Yesterday was extra-special.
It wasn’t because we picked out our beautiful (and HUGE… like, bent-over-at-the-ceiling sized) Christmas tree or gorged on Thanksgiving leftovers or lounged around in the family room watching football games and testing out the new UVerse Karaoke channel.
All those things were pretty awesome (especially the karaoke), but it was what happened at Meijer that really rocked my world.
On our way home from Christmas tree shopping, we stopped at Meijer to get a poster board for Mary Claire’s speech project. Of course, we also picked out five pints of Ben & Jerry’s, too. Why five and not six? Because unlike the rest of us, Chris has a semblance of restraint when it comes to ice cream.
It was a packed house at Meijer — from the parking lot to the register lines, humanity was out in full force. While Chris and the boys waited in the car with the Monster Tree, Mary Claire and I stood in the self check-out lane, juggling pints of ice cream in our freezing hands.
The couple in front of us had about ten items, and they were having trouble with the scanner. I grew impatient as they punched in number after number — mostly because my fingers were all but frozen solid from the Americone Dream.
They finally finished their transaction, and I noticed them whispering to each other. The woman shrugged as the man patted his pockets. They’d either forgotten their wallets or had not brought enough money to cover their purchases.
They hit the “call” button, and a Meijer employee came over to assist.
“I can suspend your transaction if you want to run home and get your money. Your items will be waiting at the service desk when you return.”
Both parties nodded in agreement, and I glanced at the total on the screen. It was an insignificant amount, and I’m ashamed to admit that I thought briefly about the two cars we needed to replace, the mortgage payment that was due, and the Christmas shopping I had yet to begin. I thought of all the reasons why I shouldn’t help two strangers, and then I looked at that woman’s face, red with embarrassment, and remembered why I should.
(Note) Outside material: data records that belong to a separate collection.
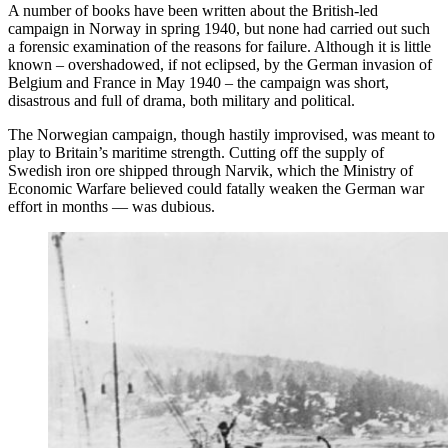
A number of books have been written about the British-led
campaign in Norway in spring 1940, but none had carried out such
a forensic examination of the reasons for failure. Although it is little
known – overshadowed, if not eclipsed, by the German invasion of
Belgium and France in May 1940 – the campaign was short,
disastrous and full of drama, both military and political.
The Norwegian campaign, though hastily improvised, was meant to
play to Britain’s maritime strength. Cutting off the supply of
Swedish iron ore shipped through Narvik, which the Ministry of
Economic Warfare believed could fatally weaken the German war
effort in months — was dubious.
“Don’t do that,” I said, shaking the excuses from my head and digging into my wallet. “It’s so crowded today, you don’t want to have to go all the way home and come back. What a pain. Here, take this.” I offered enough to cover their total. “Please. I’ve been in your shoes before. Let me help.”
They both stared at me wide-eyed, and I watched as an understanding began to wash over their faces.
“No, we can’t possibly accept that,” the man said.
“Sure you can!” I smiled. “Please, take it. Merry Christmas or Happy Hanukkah or Joyful Whatever-It-Is-You-Celebrate.”
The man reluctantly took the money from my hand.
“Give me your phone number, please,” he said. “Let me make this right.”
“Absolutely not,” I said. “It already is right.”
“Your email address then? Your home address?”
“No,” I said. “Please, just take it.”
Then I noticed the woman, standing behind her partner, tears streaming down her face.
“Look, you made her cry,” the man teased.
“Oh! Please don’t cry,” I said. “It’s no big deal, really.”
“But it is,” she said. “It is a big deal. No one has ever done anything so nice for me.”
She hugged me then, without hesitation. She wrapped her arms around me and held me tightly.
“Thank you,” she whispered in my ear.
“Thank you,” I replied. “Thank you for letting me help. I’m Katrina, by the way.”
“I’m Carla,” she said. “I’ll never forget this.”
“Me neither,” I assured her.
And I won’t.
We smiled at each other again, and they made their way back out into the world. Mary Claire and I rang up our items and joined our boys — and our gargantuan Christmas tree — in the busy parking lot.
I’m not telling you this story so you’ll think I’m a fabulous person. I can assure you that I’m not. I’m impatient and judgmental and moody and quick to anger and slow to forgive. I can also assure you the amount of money I offered that couple was nominal. It would have barely covered a family trip to Starbucks or some refreshments at the movie or a couple of new books.
The moral of the story isn’t about what I gave them, it’s about the giving. It’s about the noticing. It’s about making the effort.
It’s as much a story for me as it is about me.
I had been standing there, growing impatient, hands cold, ice cream melting, eager for them to finish checking out. I could have easily missed my opportunity to make a connection. In fact, I almost did.
How many times do we miss those opportunities?
How often are we so wrapped up in our own concerns that we fail to see what someone else might want or need?
How many lives could we make brighter by simply noticing?
As Carla so clearly demonstrated to me through her tears and her warm embrace, it doesn’t take much. What it takes isn’t necessarily money or a big charitable donation or a day volunteering at a soup kitchen (although all those things, of course, are wonderful ways to give back). Sometimes, however, it’s the intimate, unplanned, one-to-one human connections that mean more than we could possibly imagine.
Carla didn’t cry because I paid for her groceries.
She cried because I saw her.
It takes so little to change the trajectory of a person’s day, or of a stranger’s life.
Be the one who makes a difference for someone else today.
I can assure you, the rewards you reap will be far greater than those you give.